--- start of Available data ---

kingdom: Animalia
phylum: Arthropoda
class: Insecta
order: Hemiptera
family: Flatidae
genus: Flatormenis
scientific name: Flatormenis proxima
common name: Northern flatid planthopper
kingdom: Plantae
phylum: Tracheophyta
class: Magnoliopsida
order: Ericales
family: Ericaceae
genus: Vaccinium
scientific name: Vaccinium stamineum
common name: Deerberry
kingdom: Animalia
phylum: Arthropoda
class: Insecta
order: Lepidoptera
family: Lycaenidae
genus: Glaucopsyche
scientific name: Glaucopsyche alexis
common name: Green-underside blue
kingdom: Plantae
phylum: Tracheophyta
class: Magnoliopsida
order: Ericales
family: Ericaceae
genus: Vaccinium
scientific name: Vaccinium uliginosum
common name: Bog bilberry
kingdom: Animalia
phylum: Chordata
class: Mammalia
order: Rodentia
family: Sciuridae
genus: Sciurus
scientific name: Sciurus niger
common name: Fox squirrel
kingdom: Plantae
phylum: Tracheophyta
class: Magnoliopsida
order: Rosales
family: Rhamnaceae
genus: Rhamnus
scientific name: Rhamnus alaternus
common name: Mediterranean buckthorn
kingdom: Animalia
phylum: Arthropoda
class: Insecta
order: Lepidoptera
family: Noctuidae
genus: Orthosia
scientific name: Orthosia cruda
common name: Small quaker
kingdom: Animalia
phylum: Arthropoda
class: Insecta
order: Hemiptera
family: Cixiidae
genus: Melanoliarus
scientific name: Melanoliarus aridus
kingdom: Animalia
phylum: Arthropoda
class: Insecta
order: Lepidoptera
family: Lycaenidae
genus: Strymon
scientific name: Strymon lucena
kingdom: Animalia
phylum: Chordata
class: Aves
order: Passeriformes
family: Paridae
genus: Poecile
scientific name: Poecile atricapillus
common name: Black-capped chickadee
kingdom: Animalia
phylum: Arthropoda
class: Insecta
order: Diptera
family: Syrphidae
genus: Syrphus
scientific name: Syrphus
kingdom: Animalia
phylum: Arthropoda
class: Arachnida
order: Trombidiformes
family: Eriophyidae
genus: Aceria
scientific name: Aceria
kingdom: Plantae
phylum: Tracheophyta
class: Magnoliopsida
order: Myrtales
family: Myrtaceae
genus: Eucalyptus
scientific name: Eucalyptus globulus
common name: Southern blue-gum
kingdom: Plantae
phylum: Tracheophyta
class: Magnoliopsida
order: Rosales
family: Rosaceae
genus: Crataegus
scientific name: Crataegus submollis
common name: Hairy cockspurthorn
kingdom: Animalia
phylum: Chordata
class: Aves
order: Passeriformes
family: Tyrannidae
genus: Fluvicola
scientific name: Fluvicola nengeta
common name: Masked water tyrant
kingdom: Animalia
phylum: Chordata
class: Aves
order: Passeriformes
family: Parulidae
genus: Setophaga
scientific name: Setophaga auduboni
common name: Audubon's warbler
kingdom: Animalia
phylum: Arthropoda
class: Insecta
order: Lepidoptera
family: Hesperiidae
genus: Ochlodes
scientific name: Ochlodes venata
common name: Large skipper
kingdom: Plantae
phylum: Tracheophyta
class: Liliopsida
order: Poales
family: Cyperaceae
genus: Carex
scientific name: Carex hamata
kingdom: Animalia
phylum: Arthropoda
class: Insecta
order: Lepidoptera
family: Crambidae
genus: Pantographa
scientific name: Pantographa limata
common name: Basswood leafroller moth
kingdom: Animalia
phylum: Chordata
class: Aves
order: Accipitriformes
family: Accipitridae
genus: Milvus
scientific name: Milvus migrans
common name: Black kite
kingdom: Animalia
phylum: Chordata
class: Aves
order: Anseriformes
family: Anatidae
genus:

--- end of Available data ---

What to do:
Please format every line of the listing above as a JSON list of strings, one string per line, leaving out any blank lines.

Written solution:
[
  "kingdom: Animalia",
  "phylum: Arthropoda",
  "class: Insecta",
  "order: Hemiptera",
  "family: Flatidae",
  "genus: Flatormenis",
  "scientific name: Flatormenis proxima",
  "common name: Northern flatid planthopper",
  "kingdom: Plantae",
  "phylum: Tracheophyta",
  "class: Magnoliopsida",
  "order: Ericales",
  "family: Ericaceae",
  "genus: Vaccinium",
  "scientific name: Vaccinium stamineum",
  "common name: Deerberry",
  "kingdom: Animalia",
  "phylum: Arthropoda",
  "class: Insecta",
  "order: Lepidoptera",
  "family: Lycaenidae",
  "genus: Glaucopsyche",
  "scientific name: Glaucopsyche alexis",
  "common name: Green-underside blue",
  "kingdom: Plantae",
  "phylum: Tracheophyta",
  "class: Magnoliopsida",
  "order: Ericales",
  "family: Ericaceae",
  "genus: Vaccinium",
  "scientific name: Vaccinium uliginosum",
  "common name: Bog bilberry",
  "kingdom: Animalia",
  "phylum: Chordata",
  "class: Mammalia",
  "order: Rodentia",
  "family: Sciuridae",
  "genus: Sciurus",
  "scientific name: Sciurus niger",
  "common name: Fox squirrel",
  "kingdom: Plantae",
  "phylum: Tracheophyta",
  "class: Magnoliopsida",
  "order: Rosales",
  "family: Rhamnaceae",
  "genus: Rhamnus",
  "scientific name: Rhamnus alaternus",
  "common name: Mediterranean buckthorn",
  "kingdom: Animalia",
  "phylum: Arthropoda",
  "class: Insecta",
  "order: Lepidoptera",
  "family: Noctuidae",
  "genus: Orthosia",
  "scientific name: Orthosia cruda",
  "common name: Small quaker",
  "kingdom: Animalia",
  "phylum: Arthropoda",
  "class: Insecta",
  "order: Hemiptera",
  "family: Cixiidae",
  "genus: Melanoliarus",
  "scientific name: Melanoliarus aridus",
  "kingdom: Animalia",
  "phylum: Arthropoda",
  "class: Insecta",
  "order: Lepidoptera",
  "family: Lycaenidae",
  "genus: Strymon",
  "scientific name: Strymon lucena",
  "kingdom: Animalia",
  "phylum: Chordata",
  "class: Aves",
  "order: Passeriformes",
  "family: Paridae",
  "genus: Poecile",
  "scientific name: Poecile atricapillus",
  "common name: Black-capped chickadee",
  "kingdom: Animalia",
  "phylum: Arthropoda",
  "class: Insecta",
  "order: Diptera",
  "family: Syrphidae",
  "genus: Syrphus",
  "scientific name: Syrphus",
  "kingdom: Animalia",
  "phylum: Arthropoda",
  "class: Arachnida",
  "order: Trombidiformes",
  "family: Eriophyidae",
  "genus: Aceria",
  "scientific name: Aceria",
  "kingdom: Plantae",
  "phylum: Tracheophyta",
  "class: Magnoliopsida",
  "order: Myrtales",
  "family: Myrtaceae",
  "genus: Eucalyptus",
  "scientific name: Eucalyptus globulus",
  "common name: Southern blue-gum",
  "kingdom: Plantae",
  "phylum: Tracheophyta",
  "class: Magnoliopsida",
  "order: Rosales",
  "family: Rosaceae",
  "genus: Crataegus",
  "scientific name: Crataegus submollis",
  "common name: Hairy cockspurthorn",
  "kingdom: Animalia",
  "phylum: Chordata",
  "class: Aves",
  "order: Passeriformes",
  "family: Tyrannidae",
  "genus: Fluvicola",
  "scientific name: Fluvicola nengeta",
  "common name: Masked water tyrant",
  "kingdom: Animalia",
  "phylum: Chordata",
  "class: Aves",
  "order: Passeriformes",
  "family: Parulidae",
  "genus: Setophaga",
  "scientific name: Setophaga auduboni",
  "common name: Audubon's warbler",
  "kingdom: Animalia",
  "phylum: Arthropoda",
  "class: Insecta",
  "order: Lepidoptera",
  "family: Hesperiidae",
  "genus: Ochlodes",
  "scientific name: Ochlodes venata",
  "common name: Large skipper",
  "kingdom: Plantae",
  "phylum: Tracheophyta",
  "class: Liliopsida",
  "order: Poales",
  "family: Cyperaceae",
  "genus: Carex",
  "scientific name: Carex hamata",
  "kingdom: Animalia",
  "phylum: Arthropoda",
  "class: Insecta",
  "order: Lepidoptera",
  "family: Crambidae",
  "genus: Pantographa",
  "scientific name: Pantographa limata",
  "common name: Basswood leafroller moth",
  "kingdom: Animalia",
  "phylum: Chordata",
  "class: Aves",
  "order: Accipitriformes",
  "family: Accipitridae",
  "genus: Milvus",
  "scientific name: Milvus migrans",
  "common name: Black kite",
  "kingdom: Animalia",
  "phylum: Chordata",
  "class: Aves",
  "order: Anseriformes",
  "family: Anatidae",
  "genus:"
]